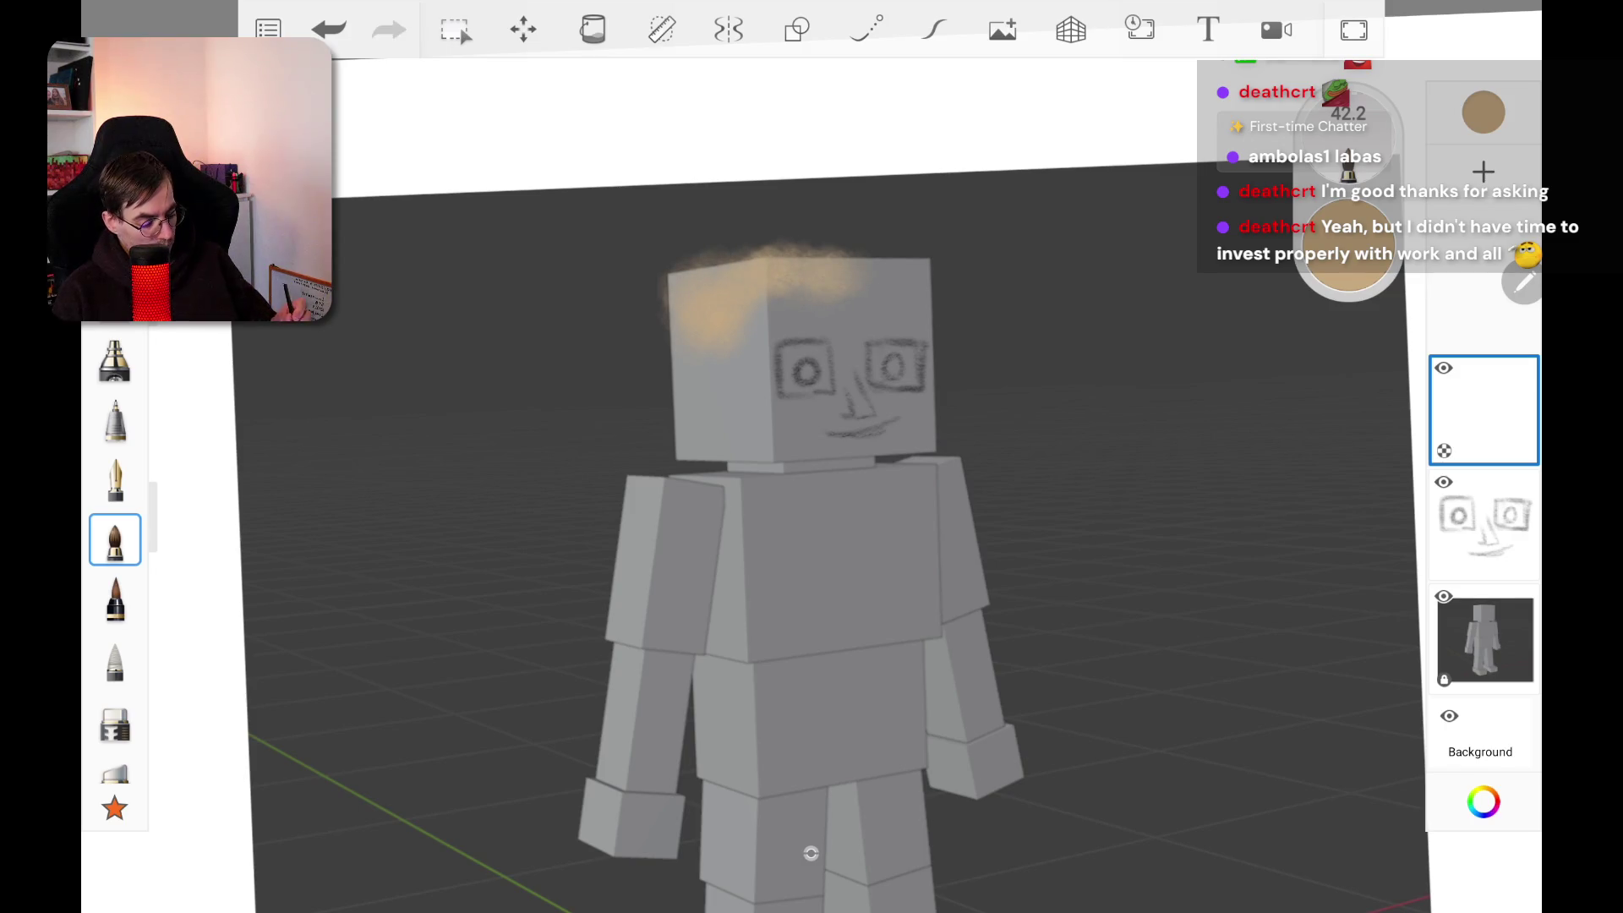
key(ctrl+z)
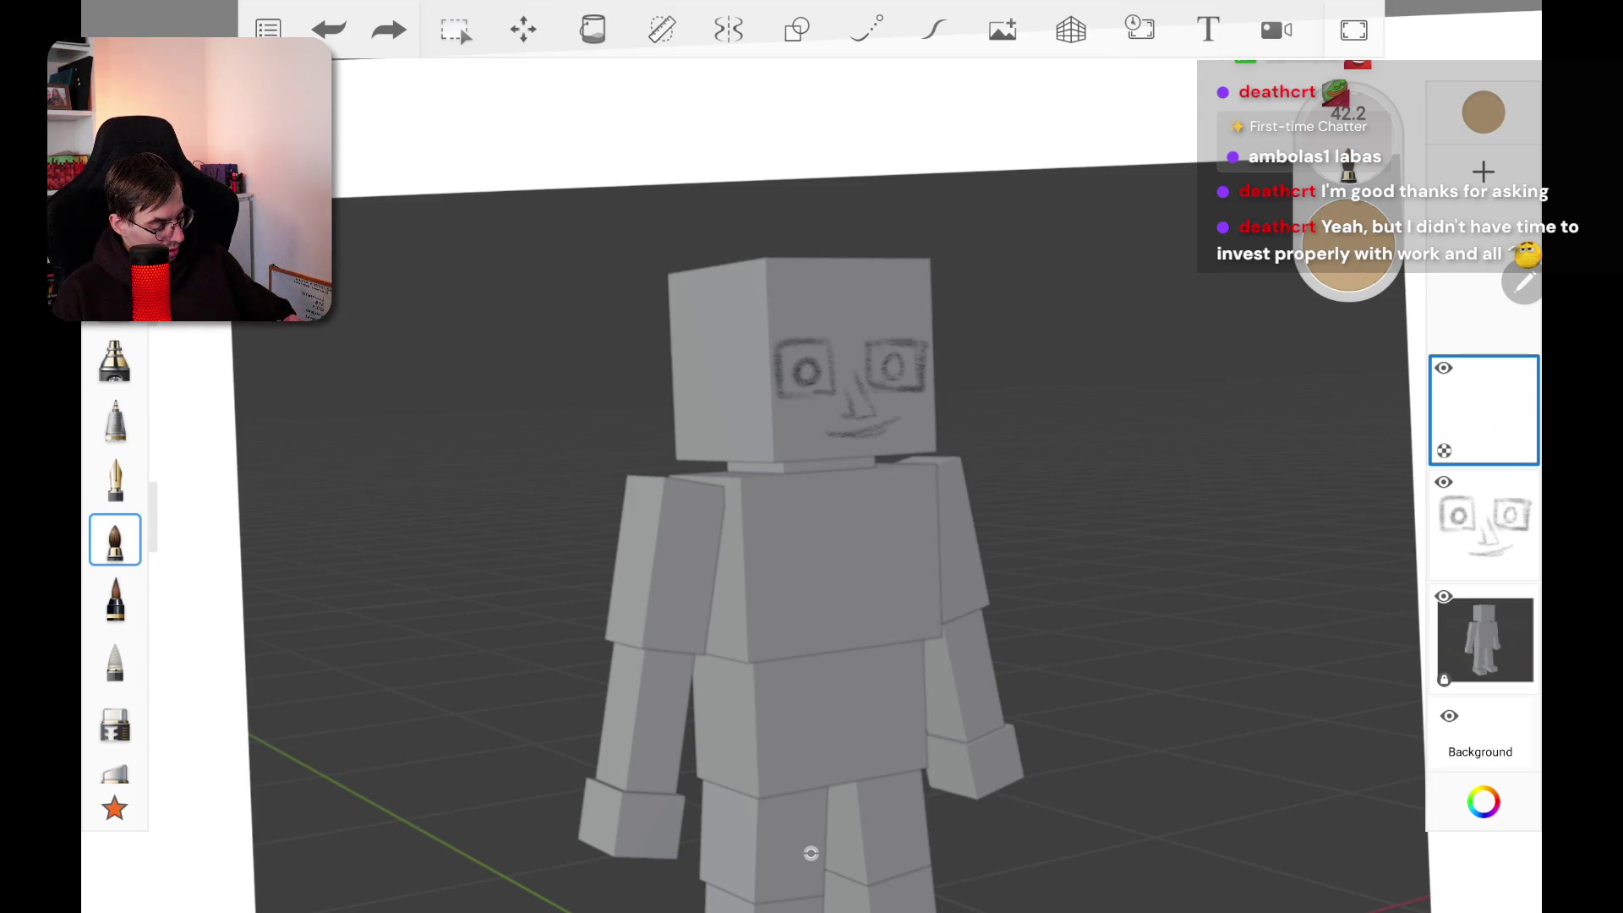
mouse_move(1483, 410)
mouse_down()
mouse_move(1483, 605)
mouse_move(1483, 524)
mouse_up()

━━━━━━

> **Description of the task**:
Print all of the entries word for word. Skip any images they contain.

> **Your response**:
key(ctrl+z)
mouse_move(1483, 410)
mouse_down()
mouse_move(1483, 605)
mouse_move(1483, 524)
mouse_up()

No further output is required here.